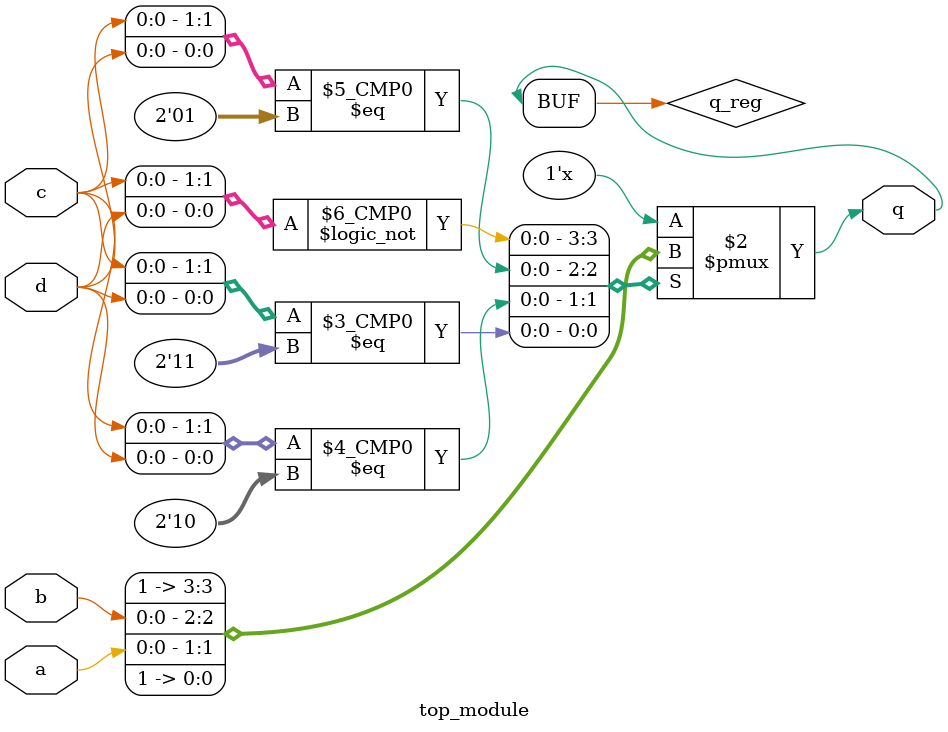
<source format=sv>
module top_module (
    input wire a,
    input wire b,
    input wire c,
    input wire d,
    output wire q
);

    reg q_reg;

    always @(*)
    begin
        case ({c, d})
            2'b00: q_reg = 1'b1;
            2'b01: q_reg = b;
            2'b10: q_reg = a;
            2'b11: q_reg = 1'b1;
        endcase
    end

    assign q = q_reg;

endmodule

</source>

== Request ==
Extract every line containing the string "input" from the material.

== Response to this task ==
    input wire a,
    input wire b,
    input wire c,
    input wire d,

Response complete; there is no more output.